To the police, at least in the persons of the Thursday Murder Club’s police buddies Chris and Donna, it’s all about the heroin, or at least it’s about the local drug kingpins chasing the heroin. Because it would be a really serious feather in Chris and Donna’s caps if they could manage to nail those bastards to the wall.

But there’s a big deal officer from London who has come to take over the case and thrown our friends off the case – with rather extreme prejudice. Leading Chris and Donna to continue their investigation following rather more closely in the footsteps of the Thursday Murder Club – at least in regards to extra-legal methods – than either of them is strictly comfortable with.
Whatever the police think this case is about, the local drug gangs seem to be making a much bigger fuss over a mere 100,000 pounds worth of heroin.

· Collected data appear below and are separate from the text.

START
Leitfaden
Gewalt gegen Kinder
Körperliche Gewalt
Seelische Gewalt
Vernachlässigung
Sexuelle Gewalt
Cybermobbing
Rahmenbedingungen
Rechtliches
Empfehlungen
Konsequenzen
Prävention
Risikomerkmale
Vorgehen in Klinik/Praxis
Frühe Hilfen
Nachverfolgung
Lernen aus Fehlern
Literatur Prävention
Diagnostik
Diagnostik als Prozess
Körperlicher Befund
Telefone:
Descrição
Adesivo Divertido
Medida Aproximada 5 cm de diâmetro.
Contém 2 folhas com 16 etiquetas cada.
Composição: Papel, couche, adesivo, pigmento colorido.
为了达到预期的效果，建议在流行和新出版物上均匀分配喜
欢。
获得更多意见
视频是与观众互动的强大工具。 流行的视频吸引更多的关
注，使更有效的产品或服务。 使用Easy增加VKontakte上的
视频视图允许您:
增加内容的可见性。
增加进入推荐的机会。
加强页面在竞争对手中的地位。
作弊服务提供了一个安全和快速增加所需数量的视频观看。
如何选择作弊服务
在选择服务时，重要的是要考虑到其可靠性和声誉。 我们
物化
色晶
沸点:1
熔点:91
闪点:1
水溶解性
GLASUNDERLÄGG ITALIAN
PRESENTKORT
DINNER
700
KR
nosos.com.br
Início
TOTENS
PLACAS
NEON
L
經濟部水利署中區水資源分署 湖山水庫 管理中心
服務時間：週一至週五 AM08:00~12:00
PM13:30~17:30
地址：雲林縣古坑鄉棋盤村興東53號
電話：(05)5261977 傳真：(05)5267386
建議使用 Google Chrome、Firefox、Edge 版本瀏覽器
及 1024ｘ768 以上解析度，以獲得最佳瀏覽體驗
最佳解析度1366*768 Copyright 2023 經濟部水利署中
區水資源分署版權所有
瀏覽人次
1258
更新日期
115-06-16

That not 100,000 pounds of heroin, which would be a pretty big deal, but rather a small amount of the stuff worth 100,000 pounds.

Big difference. Huge difference. Orders of magnitude difference. It’s only after the Thursday Murder Club follows that trail of bodies that Elizabeth Best puts together what it’s really all about, in a scene worthy of the best of the classic murder mysteries – even if the trail and the reasons for it are anything but old fashioned.

What makes this series work as a whole is that, in spite of how fanciful the idea of a bunch of septuagenarians solving murders might be and often is, and as quirky and eccentric as the members of the Club absolutely are, there’s nothing silly or twee about the way they go about their business.

And it’s not just that they are as deadly serious as the corpses they discover, but also that they are pragmatic and savvy about their place in the world, that they have many more days behind them then ahead of them, that they are often discounted because of that, and that the end is coming for all of them and it’s important how they occupy that time and take care of that end as it comes.

I appreciate their perspective and their approach to their lives at this stage of them even more than I might have otherwise, as I’m now in my mid-60s and honestly I’d like to be them when I grow up. Preferably without having to deal with a string of dead bodies every other month, but the way they all work together and make a difference in the world, as well as their beautiful and supportive friendship, is something to aspire to.

There’s a hint at the end that the Thursday Murder Club will be tying up the loose ends of a case tangential to the one they investigated in The Bullet that Missed when this series continues. Which, according to the author’s afterword, won’t come as immediately as fans would prefer, but will happen once the Club and their legion of fans recover from their grief over The Last Devil to Die.